President of the European Commission (2004-2014)

José Manuel Barroso: President of the European Commission (2004-2014); Prime Minister of Portugal (2002-2004)

José Manuel Durão Barroso is the 11th President of the European Commission. From 2002 to 2004 he served as Prime Minister of Portugal.

José Manuel Barroso Lecture topics

  • Why Europe Matters
  • The Future of Europe

José Manuel Barroso (born 1956) graduated in Law from the Faculty of Law at the University of Lisbon and has an MSc in Economic and Social Sciences from the University of Geneva in Switzerland. He continued his academic career as an Assistant Professor in the Faculty of Law at the University of Lisbon and did research for a PhD at Georgetown University in Washington D.C.. Back in Lisbon, Barroso became Director of the Department for International Relations at Lusíada University. He is also a 1998 graduate of the Georgetown Leadership Seminar.
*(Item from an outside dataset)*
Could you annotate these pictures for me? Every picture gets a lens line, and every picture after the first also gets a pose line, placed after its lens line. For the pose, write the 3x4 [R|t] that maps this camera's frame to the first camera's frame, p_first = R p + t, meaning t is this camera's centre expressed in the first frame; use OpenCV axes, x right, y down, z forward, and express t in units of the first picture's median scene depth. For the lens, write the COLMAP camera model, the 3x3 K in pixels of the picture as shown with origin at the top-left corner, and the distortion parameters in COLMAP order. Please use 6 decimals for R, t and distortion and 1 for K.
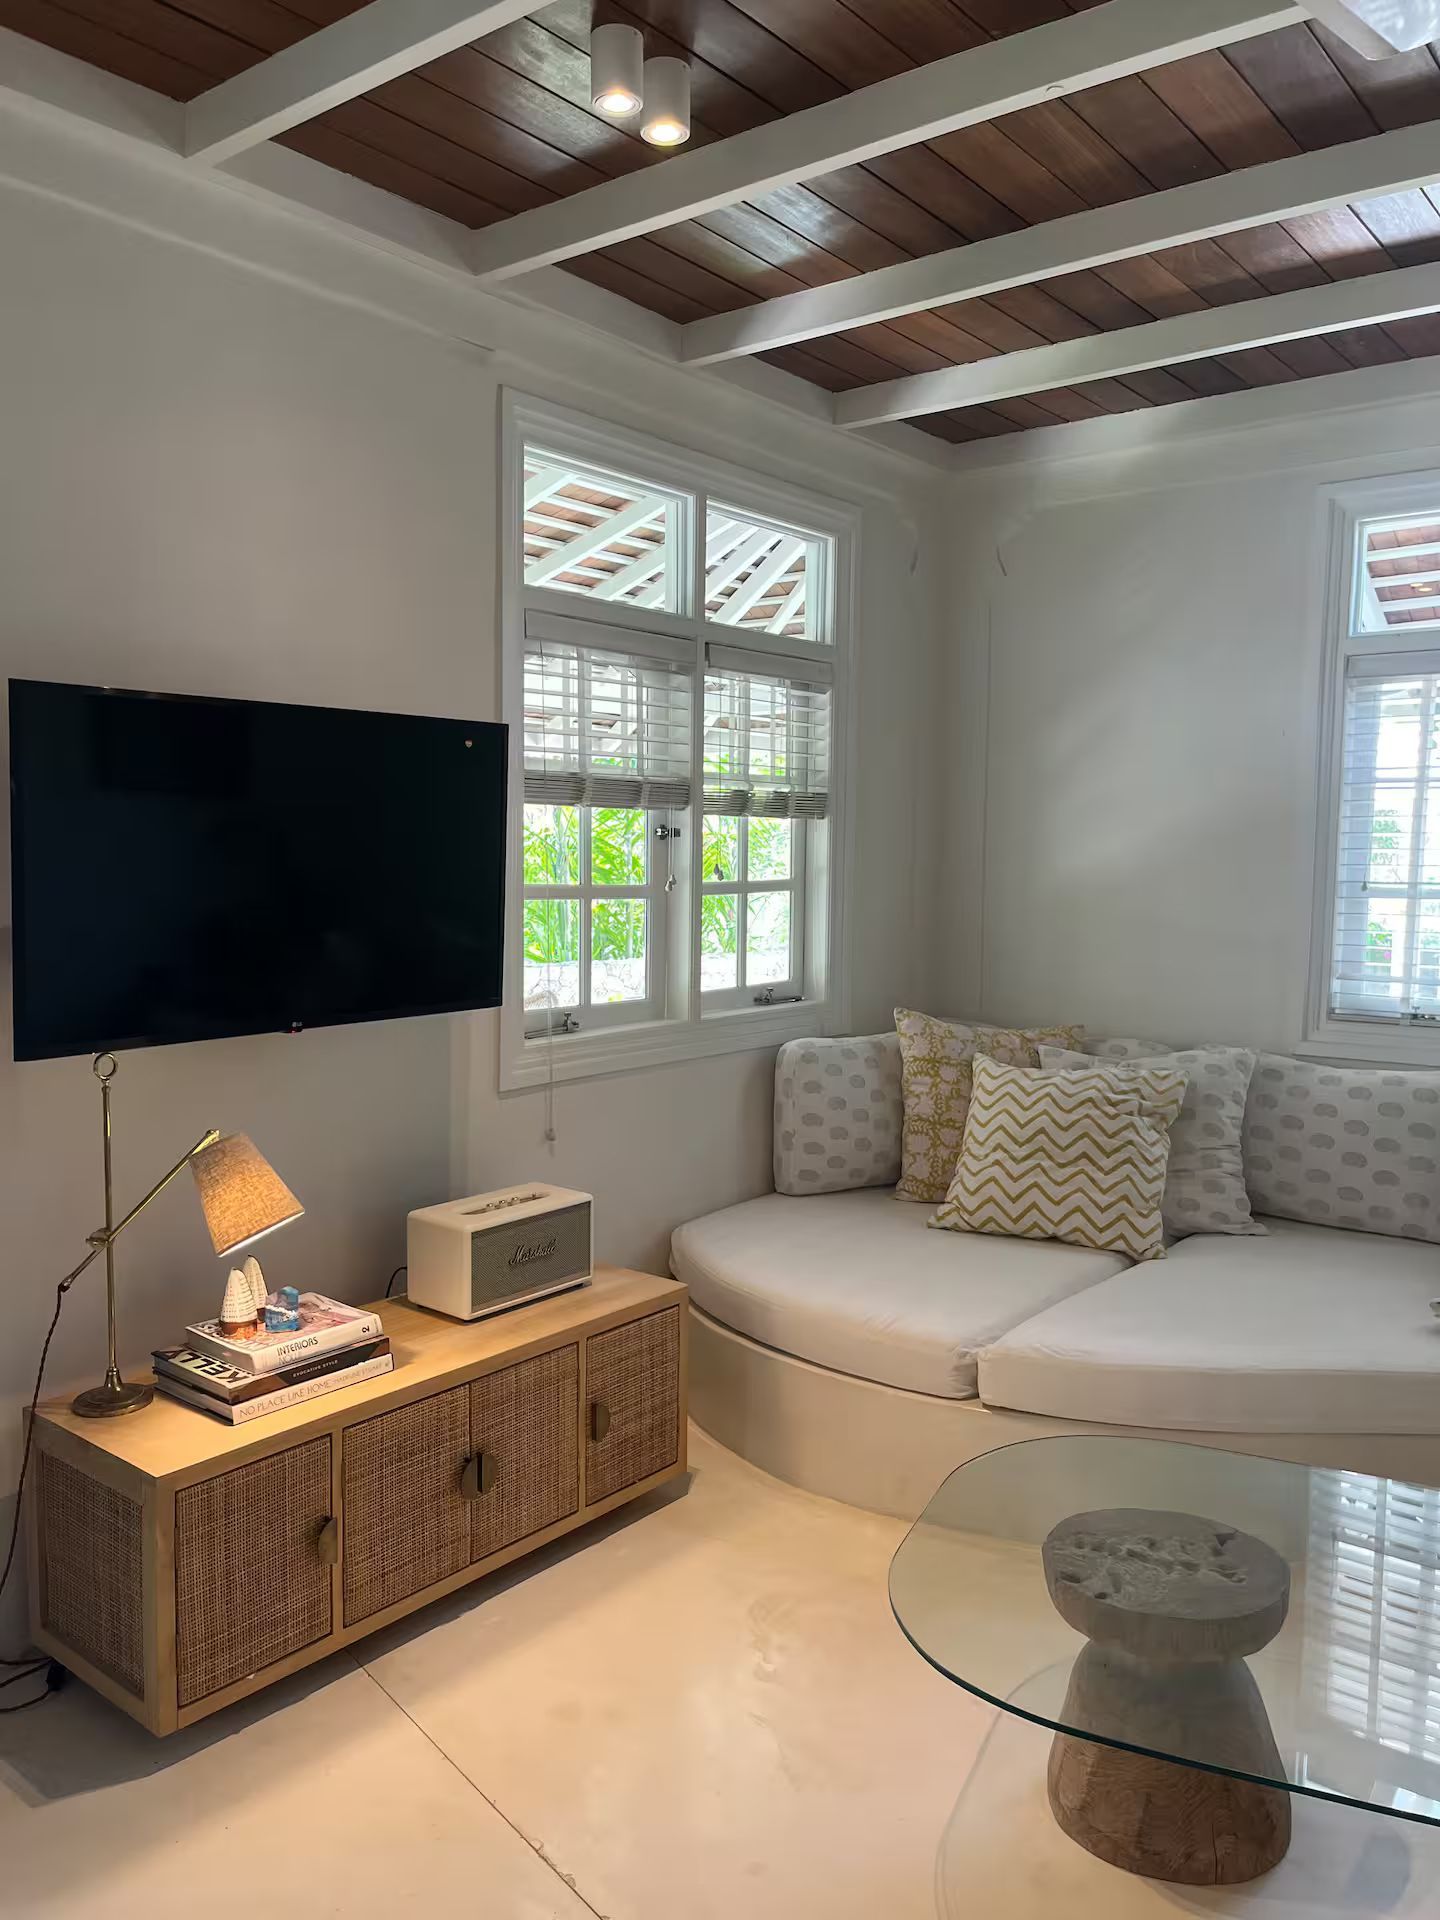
lens RADIAL K [[1429.1, 0, 720.2], [0, 1429.1, 966.2], [0, 0, 1]] dist [0.004402, -0.010916]
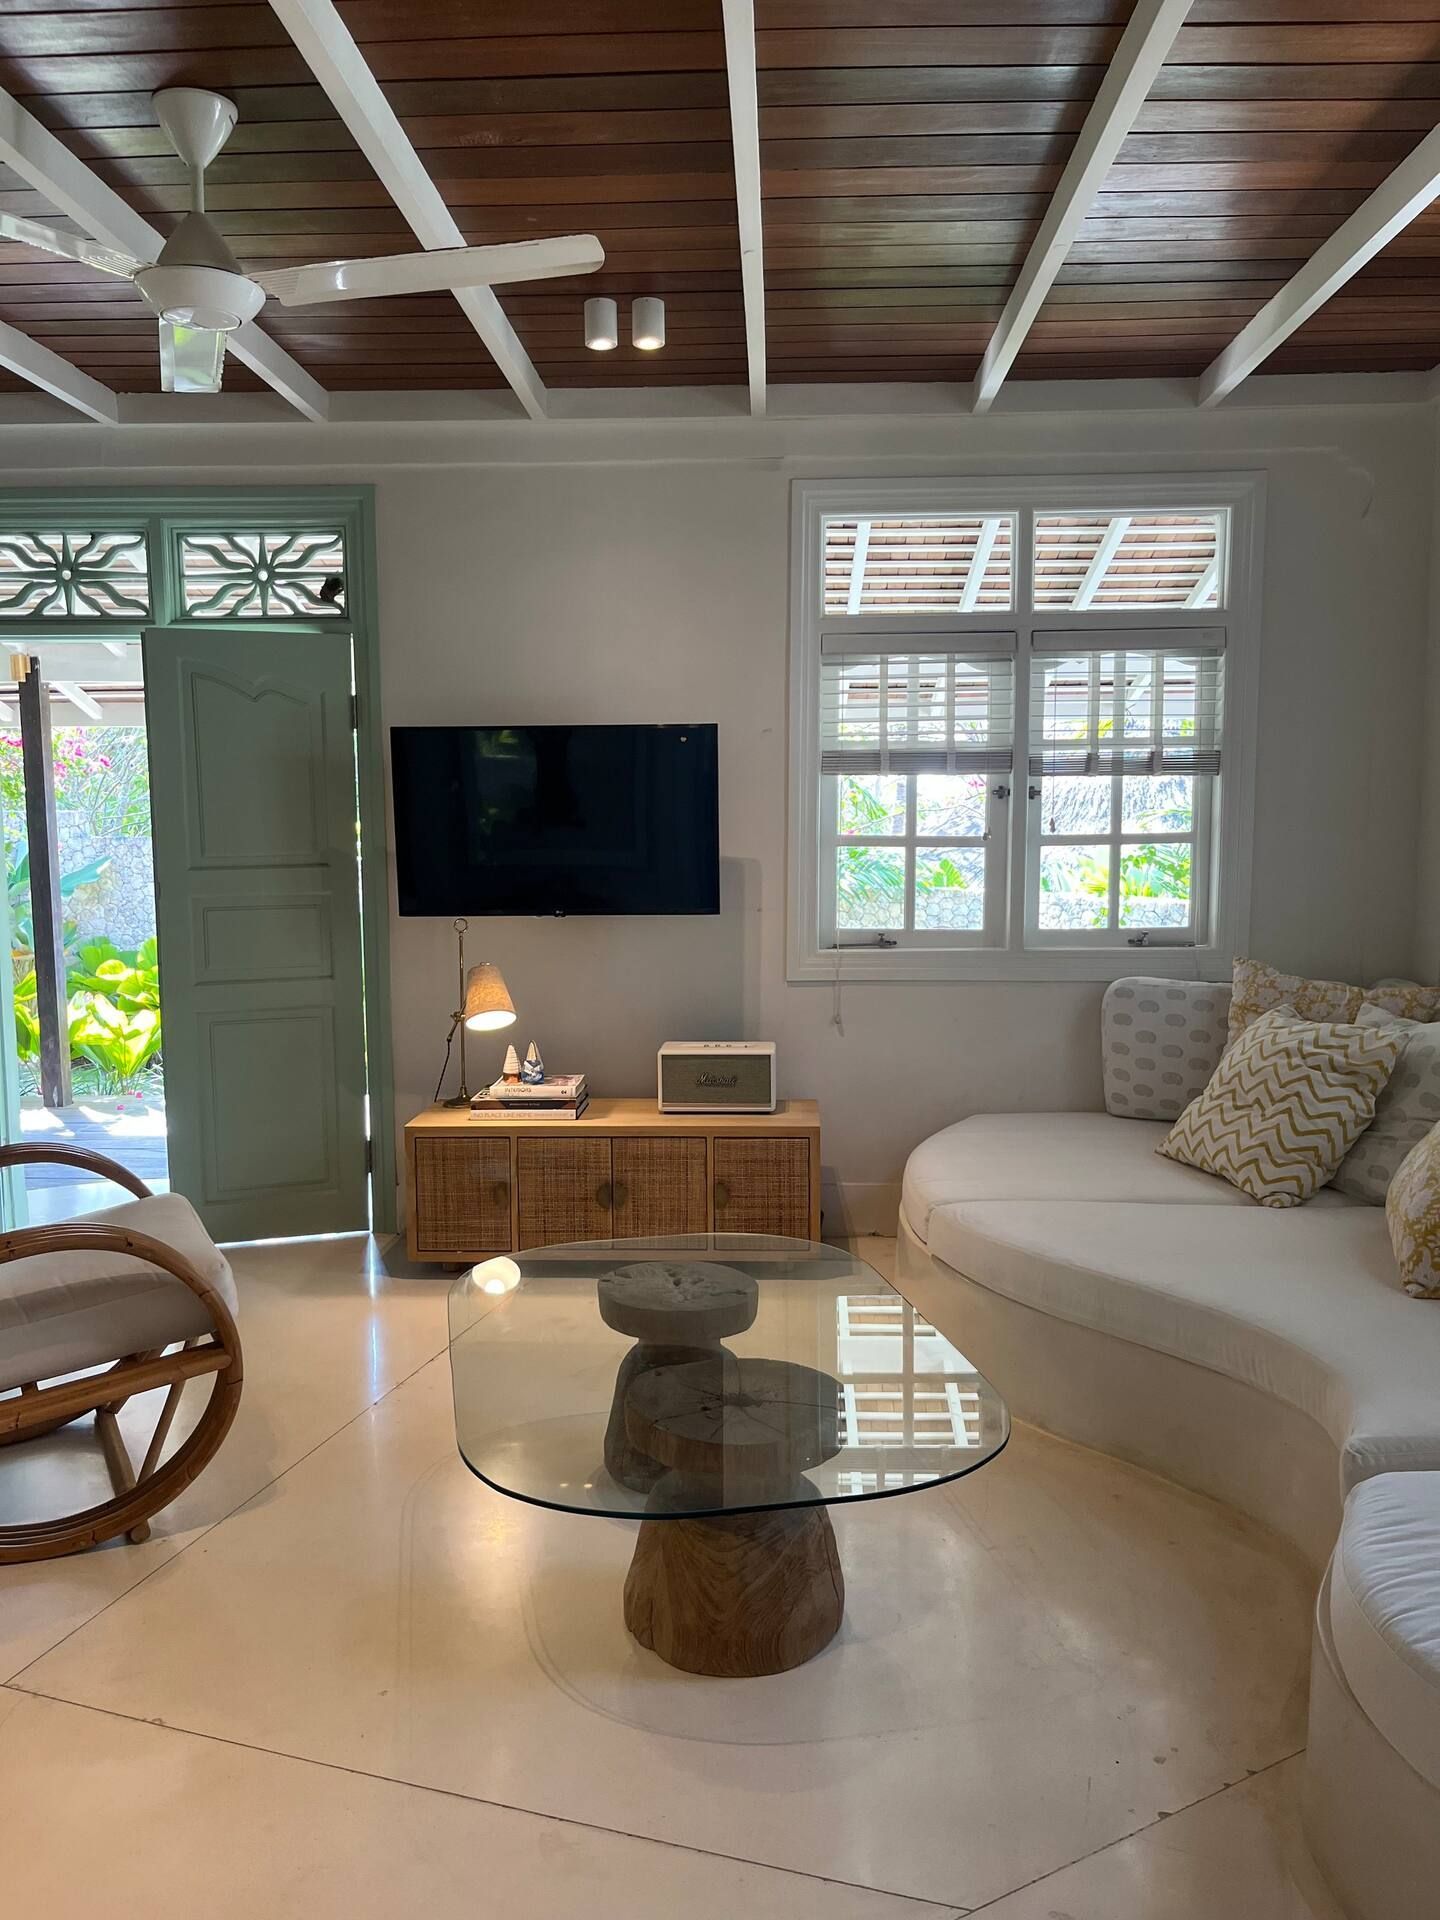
lens RADIAL K [[1429.1, 0, 711.6], [0, 1429.1, 967.6], [0, 0, 1]] dist [0.004402, -0.010916]
pose [[0.588190, 0.065588, -0.806059, 0.839013], [-0.056121, 0.997613, 0.040222, 0.019944], [0.806773, 0.021579, 0.590467, 0.095497]]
His active political career began in 1985 when he was named Under-Secretary of State in the Ministry of Home Affairs under the PSD government of Aníbal Cavaco Silva. Barroso had joined the PPD/PSD-Social Democratic Party in 1980. In the same government he was elevated to Secretary of State for Foreign Affairs and Cooperation in 1987, a post he was to hold for the next five years. Following Barroso was promoted to the post of Minister of Foreign Affairs and served until the defeat of the PSD in the general election of 1995.

In opposition, José Manuel Barroso was elected to the Assembly of the Republic as a representative for Lisbon in 1995, and became chairman of the Foreign Affairs Committee. In 1999 he was elected president of the PSD party and thus became Leader of the Opposition. After the parliamentary elections in 2002 his party formed a coalition government with the Portuguese People’s Party and Barroso subsequently became Prime Minister of Portugal. As Prime Minister, facing a growing budget deficit, he made a number of difficult decisions and adopted strict reforms. Under his leadership, Portugal became part of the “coalition of the willing” for the invasion and occupation of Iraq, sending non-combat troops.

On 5th July 2004 José Manuel Barroso had been nominated as President of the European Commission and therefore did not finish his term as Portugal’s Prime Minister. As the EPP candidate, Barroso was chosen by the European Council to become President of the European Commission. During the 2009 European election campaign he was again endorsed by the European People’s Party for a second term and on 16th September 2009 he was re-elected for another five years. He is only the second Commission president to serve two terms, after Jacques Delors.